Une bactérie résout des sudokus

sudokuComme le disait un personnage de Reiser trônant sur la cuvette des toilettes : “Y a que là qu’on est bien !” Il faudrait sûrement que je farfouille dans la littérature scientifique pour voir si quelques équipes ne se sont pas penchées sur la relaxation inhérente aux lieux d’aisances, sur l’apaisante atmosphère du petit coin. Certains en font l’annexe de leur bibliothèque, d’autres profitent de ce bienfaisant moment de solitude pour résoudre qui des mots croisés, qui des grilles de sudoku. En réalité, on n’est jamais seul aux wawas. Dans votre production, bon nombre de bactéries intestinales prennent l’air (ou plutôt prennent l’eau, amis de la poésie bonsoir…).
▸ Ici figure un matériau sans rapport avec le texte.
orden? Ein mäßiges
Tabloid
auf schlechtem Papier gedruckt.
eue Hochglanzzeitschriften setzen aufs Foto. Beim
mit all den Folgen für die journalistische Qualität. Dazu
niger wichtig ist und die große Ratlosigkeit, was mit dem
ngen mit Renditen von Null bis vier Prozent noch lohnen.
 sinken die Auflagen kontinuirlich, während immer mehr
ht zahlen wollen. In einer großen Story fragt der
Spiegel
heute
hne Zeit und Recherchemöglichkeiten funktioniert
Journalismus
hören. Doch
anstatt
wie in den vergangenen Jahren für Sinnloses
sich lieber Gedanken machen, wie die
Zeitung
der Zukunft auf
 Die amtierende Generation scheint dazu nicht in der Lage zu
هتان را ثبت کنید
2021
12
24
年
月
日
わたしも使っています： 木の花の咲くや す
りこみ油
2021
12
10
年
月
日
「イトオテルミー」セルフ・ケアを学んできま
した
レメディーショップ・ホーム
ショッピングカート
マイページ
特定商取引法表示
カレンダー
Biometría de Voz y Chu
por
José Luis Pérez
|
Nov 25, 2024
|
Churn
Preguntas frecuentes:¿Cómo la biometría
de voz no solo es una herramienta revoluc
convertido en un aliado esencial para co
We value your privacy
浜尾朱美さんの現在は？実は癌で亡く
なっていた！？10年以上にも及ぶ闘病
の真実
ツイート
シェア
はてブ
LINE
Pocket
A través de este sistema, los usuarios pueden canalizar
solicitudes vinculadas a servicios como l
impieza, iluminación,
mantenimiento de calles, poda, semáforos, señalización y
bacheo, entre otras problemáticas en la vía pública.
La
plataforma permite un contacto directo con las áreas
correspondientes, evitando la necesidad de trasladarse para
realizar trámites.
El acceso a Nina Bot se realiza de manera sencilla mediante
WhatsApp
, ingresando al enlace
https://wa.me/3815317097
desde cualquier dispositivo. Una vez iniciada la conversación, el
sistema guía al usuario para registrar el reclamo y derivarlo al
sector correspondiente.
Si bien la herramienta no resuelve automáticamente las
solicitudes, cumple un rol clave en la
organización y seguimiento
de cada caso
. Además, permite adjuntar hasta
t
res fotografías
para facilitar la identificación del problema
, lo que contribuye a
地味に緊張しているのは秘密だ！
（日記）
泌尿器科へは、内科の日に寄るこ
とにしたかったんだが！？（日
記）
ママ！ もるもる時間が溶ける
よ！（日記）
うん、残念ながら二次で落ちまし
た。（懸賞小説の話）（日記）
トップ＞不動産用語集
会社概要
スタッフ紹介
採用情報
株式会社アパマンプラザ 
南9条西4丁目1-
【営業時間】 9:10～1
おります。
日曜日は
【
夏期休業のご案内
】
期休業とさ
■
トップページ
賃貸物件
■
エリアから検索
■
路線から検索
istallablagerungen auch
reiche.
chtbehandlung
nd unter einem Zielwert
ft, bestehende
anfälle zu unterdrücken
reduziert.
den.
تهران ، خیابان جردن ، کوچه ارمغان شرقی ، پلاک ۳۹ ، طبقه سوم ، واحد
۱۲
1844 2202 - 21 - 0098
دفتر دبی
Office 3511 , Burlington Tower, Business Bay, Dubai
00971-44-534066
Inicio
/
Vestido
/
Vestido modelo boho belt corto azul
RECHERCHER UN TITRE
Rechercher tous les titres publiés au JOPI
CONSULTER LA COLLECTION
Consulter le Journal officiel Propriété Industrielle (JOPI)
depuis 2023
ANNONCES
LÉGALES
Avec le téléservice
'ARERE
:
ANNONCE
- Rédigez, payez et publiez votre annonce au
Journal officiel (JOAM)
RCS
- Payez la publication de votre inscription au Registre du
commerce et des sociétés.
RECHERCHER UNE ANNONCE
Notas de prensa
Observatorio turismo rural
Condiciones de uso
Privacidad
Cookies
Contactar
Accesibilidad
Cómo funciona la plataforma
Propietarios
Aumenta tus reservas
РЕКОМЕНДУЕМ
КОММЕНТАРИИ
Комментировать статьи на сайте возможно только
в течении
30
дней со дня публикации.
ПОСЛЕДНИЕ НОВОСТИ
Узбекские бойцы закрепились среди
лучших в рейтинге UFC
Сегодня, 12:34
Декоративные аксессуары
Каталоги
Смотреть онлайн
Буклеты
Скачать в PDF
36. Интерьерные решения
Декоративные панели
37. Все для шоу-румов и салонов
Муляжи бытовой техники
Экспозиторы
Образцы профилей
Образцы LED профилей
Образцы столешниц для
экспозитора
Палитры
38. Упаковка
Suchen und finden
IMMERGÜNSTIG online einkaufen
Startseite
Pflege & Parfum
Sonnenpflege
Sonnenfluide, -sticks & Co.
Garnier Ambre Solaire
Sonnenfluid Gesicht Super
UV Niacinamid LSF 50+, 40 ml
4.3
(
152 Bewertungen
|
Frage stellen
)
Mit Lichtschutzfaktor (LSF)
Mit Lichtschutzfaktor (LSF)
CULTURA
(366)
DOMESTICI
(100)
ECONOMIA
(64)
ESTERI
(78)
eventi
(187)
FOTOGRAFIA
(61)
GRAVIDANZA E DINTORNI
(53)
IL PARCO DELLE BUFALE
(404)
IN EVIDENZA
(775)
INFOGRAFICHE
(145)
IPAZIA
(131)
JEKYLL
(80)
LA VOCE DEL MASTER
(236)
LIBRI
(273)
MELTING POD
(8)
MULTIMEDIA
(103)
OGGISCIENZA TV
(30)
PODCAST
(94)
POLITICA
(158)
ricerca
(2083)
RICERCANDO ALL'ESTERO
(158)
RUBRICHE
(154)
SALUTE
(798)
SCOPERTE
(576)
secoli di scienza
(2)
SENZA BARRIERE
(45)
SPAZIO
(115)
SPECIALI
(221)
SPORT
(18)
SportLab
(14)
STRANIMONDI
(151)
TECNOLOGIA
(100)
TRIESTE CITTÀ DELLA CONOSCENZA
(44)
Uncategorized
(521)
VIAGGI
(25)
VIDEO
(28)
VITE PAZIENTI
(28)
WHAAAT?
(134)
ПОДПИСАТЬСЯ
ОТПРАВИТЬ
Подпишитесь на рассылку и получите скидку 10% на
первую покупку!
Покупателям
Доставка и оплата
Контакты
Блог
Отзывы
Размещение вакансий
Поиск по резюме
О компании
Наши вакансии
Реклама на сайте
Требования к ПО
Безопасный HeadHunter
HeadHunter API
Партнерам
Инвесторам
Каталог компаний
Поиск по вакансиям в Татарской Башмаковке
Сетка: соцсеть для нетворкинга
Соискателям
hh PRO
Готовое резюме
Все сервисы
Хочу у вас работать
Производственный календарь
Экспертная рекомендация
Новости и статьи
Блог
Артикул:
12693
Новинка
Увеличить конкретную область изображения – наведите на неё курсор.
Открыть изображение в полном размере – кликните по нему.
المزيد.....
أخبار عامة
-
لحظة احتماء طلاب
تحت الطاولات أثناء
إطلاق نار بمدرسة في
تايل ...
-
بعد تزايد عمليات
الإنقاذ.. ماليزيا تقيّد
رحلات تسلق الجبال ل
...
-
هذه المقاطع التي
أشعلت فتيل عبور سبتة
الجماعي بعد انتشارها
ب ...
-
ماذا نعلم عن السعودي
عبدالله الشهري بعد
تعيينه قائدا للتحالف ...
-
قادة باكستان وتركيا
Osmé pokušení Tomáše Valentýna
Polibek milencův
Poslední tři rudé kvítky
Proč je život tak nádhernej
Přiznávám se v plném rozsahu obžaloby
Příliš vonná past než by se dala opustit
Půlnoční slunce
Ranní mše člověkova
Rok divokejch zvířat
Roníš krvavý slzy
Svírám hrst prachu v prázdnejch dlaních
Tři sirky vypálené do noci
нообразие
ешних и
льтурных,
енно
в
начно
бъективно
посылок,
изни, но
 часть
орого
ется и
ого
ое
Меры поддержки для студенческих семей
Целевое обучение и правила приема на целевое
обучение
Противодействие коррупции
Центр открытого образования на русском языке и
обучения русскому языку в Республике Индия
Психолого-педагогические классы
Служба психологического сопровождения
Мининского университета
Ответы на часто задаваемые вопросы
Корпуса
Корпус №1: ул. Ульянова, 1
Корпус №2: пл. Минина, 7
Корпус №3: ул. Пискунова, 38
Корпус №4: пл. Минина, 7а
Et c’est justement la plus connue d’entre elles qu’une équipe de jeunes chercheurs japonais a choisie pour… résoudre mieux que vous vos sudokus !

Escherichia coli, de son petit nom latin, est sans doute l’un des organismes vivants les plus étudiés dans le monde et sert de “boîte à outils” génétique à de nombreux chercheurs. Dans cet esprit, notre équipe nippone de l’université de Tokyo, qui participait il y a quelques jours au concours de l’IGEM (International Genetically Engineered Machine), s’est demandé si elle pouvait transformer le colibacille en unité de communication et de décision biologique. L’idée sous-jacente est d'”appareiller”  les futurs médicaments dits intelligents, qui devront mesurer l’état de santé du patient et délivrer ou non leur principe actif en fonction des informations recueillies. En ce sens, le casse-tête logique du sudoku constitue un excellent terrain d’exercice, qui convient parfaitement à l’objectif recherché puisqu’il s’agit, à partir des chiffres déjà disposés dans la grille (l’information), de décider la valeur des chiffres manquants selon des  règles aussi simples que strictes.

Pour se simplifier la tâche, les biologistes japonais ont choisi une grille pour enfants avec seulement 16 cases (4×4) au lieu des 81 (9×9) traditionnelles. Les bactéries ne pouvant pas encore écrire de chiffres (ça viendra sûrement un jour…), on les a programmées pour exprimer quatre “couleurs” différentes en activant des protéines fluorescentes. Il fallait donc compléter ce genre de grille :

Sudoku_system_1

Si vous avez déjà joué un peu au sudoku, vous vous apercevez vite que la valeur que doit prendre la case grisée est un 4 (ou la couleur verte dans le cas de notre expérience). En effet, il y a déjà un 3 (ou un jaune) dans la rangée, un 1 (ou un rouge) dans la colonne et un 2 (ou un bleu) dans le bloc supérieur gauche. Mais, pour en arriver là, vous disposez d’un cerveau assez conséquent. Comment Escherichia coli, qui n’a pas autant de chance, se débrouille-t-elle pour obtenir le même résultat ?

Voici comment fonctionne l’expérience. La bactérie présente dans chaque case a été trafiquée génétiquement de manière à n’intégrer que les informations des bactéries présentes dans les mêmes rangée, colonne et bloc qu’elle (informations transportées par un virus ne s’attaquant qu’aux bactéries). Ainsi, dans notre exemple, l’occupante de la case grisée ne prendra pas en compte le fait que la locataire de la case inférieure droite est verte. Une fois que la bactérie a reçu trois messages, trois couleurs différentes, elle exprime la quatrième couleur. Maintenant qu’elle a “fait son choix”, elle peut en informer ses copines de rangée, colonne et bloc encore indécises, qui à leur tour se différencient et transmettent leur décision aux autres. De proche en proche, la grille sera complétée, le sudoku sera résolu. La vidéo ci-dessous (en anglais) donne plus de détails sur la procédure suivie :

Il faut préciser que plusieurs opérations peuvent être effectuées en même temps et que ce système pourrait sans problème être étendu à des grilles classiques de sudoku. Il suffirait pour cela de programmer 81 bactéries au lieu de 16. Si les microorganismes sont capables de faire des “calculs” en parallèle, on peut parier qu’ils résoudront bientôt les grilles plus rapidement que nous.

Reste donc à leur apprendre les règles du jeu d’échecs, auquel j’ai consacré beaucoup de temps et un blog dans une autre vie. Le jour où des microbes qui, d’ordinaire, finissent leur carrière dans la cuvette des toilettes, se mettront à battre des champions, je jure que je cesserai de jouer.